2. Principles of surgery
Resection the scar. The layers of the abdominal wall were clearly dissected along the edges after the hernia ring was exposed. After receiving the contents of the hernia, repair the layers of abdominal wall tissue without tension or low tension.
3. Patching method
(1) Direct suture . Small incision hernia rings with a diameter of 5cm or a strong fascial incision hernia can be directly sutured. First, dissect the edge of the defect, remove scar tissue, and suturing the fascia layer by layer; if the structure of the abdominal wall is unclear, 10 Intermittent suture on the abdominal wall of No. silk thread. For larger incisional hernias, or incisional hernias with atrophy of abdominal wall muscles and weak fascia, the fascia can be reduced and sutured on both sides of the incision. Do not pull the suture forcibly and the fascia tears, or the postoperative recurrence caused by increased abdominal pressure Of course, graft repair is a safe and effective method.
(2) Autologous tissue transplantation Repairing hernia rings> 5cm incision hernias. Autogenous tissues commonly used are autogenous dermis such as the broad rectus abdominis anterior sheath gracilis. This repair is traumatic and causes new tissue defects, so it has been replaced by synthetic material repair. However, for the grassroots hospitals in areas where the economy is not yet developed, autologous tissue transplantation repair is still a cost-effective repair method.
(3) Synthetic material repair There are three kinds of synthetic materials commonly used in clinical practice: polyesters, polypropylenes, and expanded polytetrafluoroethylene (e-PTFE).
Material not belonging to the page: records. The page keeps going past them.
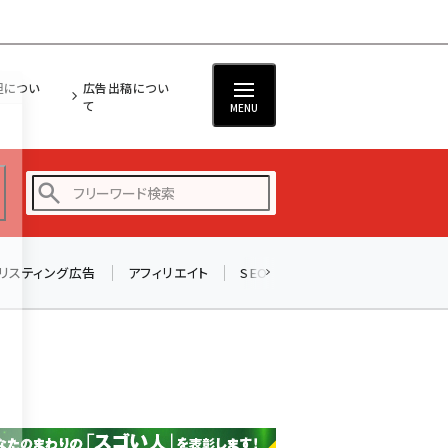
担につい
広告出稿につい
て
MENU
リスティング広告
アフィリエイト
SEO
メール
ソーシャル
amazon (2255)
yahoo (1906)
楽天 (1874)
ecbeing (1210)
アスクル (1122)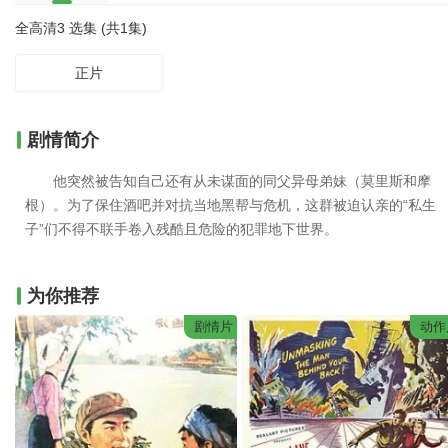
全高清3 选集 (共1集)
正片
剧情简介
他突然被告知自己还有从未谋面的同父异母弟妹（莫里斯和摩
根）。为了保住酒吧并对抗当地黑帮与危机，这群被迫认亲的“私生
子”们不得不联手卷入残酷且危险的犯罪地下世界。
为你推荐
剧情片
动作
At present, there are biological patches that can self-degrade and the price is relatively expensive.
(4) Laparoscopic repair Laparoscopic inguinal hernia repair has accumulated a lot of experience abroad, and is also being developed in China. Due to the difficulty of surgery, there are relatively few cases of laparoscopic incision hernia repair.
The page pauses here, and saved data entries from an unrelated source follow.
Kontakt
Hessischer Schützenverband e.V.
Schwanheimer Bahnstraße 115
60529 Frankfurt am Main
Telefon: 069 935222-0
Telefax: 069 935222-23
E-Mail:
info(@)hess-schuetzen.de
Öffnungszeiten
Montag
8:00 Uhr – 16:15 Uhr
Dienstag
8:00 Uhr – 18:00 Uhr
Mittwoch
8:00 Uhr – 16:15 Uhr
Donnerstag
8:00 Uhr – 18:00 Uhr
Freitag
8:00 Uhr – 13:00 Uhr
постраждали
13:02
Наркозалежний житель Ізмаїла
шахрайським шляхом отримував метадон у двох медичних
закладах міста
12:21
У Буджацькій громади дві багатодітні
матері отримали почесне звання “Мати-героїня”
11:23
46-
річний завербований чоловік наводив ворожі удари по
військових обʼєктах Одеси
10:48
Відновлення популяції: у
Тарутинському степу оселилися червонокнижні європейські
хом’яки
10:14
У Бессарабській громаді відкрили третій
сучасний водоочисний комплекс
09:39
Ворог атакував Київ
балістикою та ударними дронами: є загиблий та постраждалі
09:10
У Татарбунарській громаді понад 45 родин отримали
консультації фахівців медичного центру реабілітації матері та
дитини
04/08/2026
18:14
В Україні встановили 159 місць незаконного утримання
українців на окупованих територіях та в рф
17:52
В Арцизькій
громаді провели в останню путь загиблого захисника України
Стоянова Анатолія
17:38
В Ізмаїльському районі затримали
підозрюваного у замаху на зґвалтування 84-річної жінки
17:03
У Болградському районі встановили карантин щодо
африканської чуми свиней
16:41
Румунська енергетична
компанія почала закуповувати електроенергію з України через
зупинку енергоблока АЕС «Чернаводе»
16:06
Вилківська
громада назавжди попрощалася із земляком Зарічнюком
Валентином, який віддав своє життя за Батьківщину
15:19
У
Incisional hernia prevention

1. Well-designed cutout
To avoid the occurrence of incisional hernia, the clinician should carefully design the incision according to the purpose of treatment, and use as few transabdominal and pararectus incisions as possible, and replace them with transverse incisions, median incisions, and paramedian incisions.
2. Improve healing ability
Strengthening nutritional support for patients, correcting anemia and hypoproteinemia, supplementing vitamin C, K, etc., improving the general condition of patients and improving healing ability
3. Actively treat comorbidities or complications
Diabetes, coagulopathy, respiratory dysfunction, liver dysfunction, kidney dysfunction and other complications or complications affecting tissue healing should be actively treated. Elective surgery must be performed after the above conditions have been corrected or controlled.
4. Actively deal with factors that cause increased abdominal pressure
Before the operation, actively treat diseases that increase intra-abdominal pressure such as pulmonary infection, chronic obstructive pulmonary disease, a large amount of peritoneal effusion, constipation or dysuria, and prevent and deal with abdominal distension, vomiting, hiccup, cough, sneezing, etc. caused by surgery Factors of increased internal pressure while using an abdominal band.
5. Prevent incision infection
Actively treat patients' skin, nasopharyngeal gastrointestinal infections before surgery. Shaving in the operation area may damage the skin or cause tiny skin wounds. Instead of shaving, the method of cutting or depilation should be used, and the time from skin preparation to surgery should be shortened as much as possible.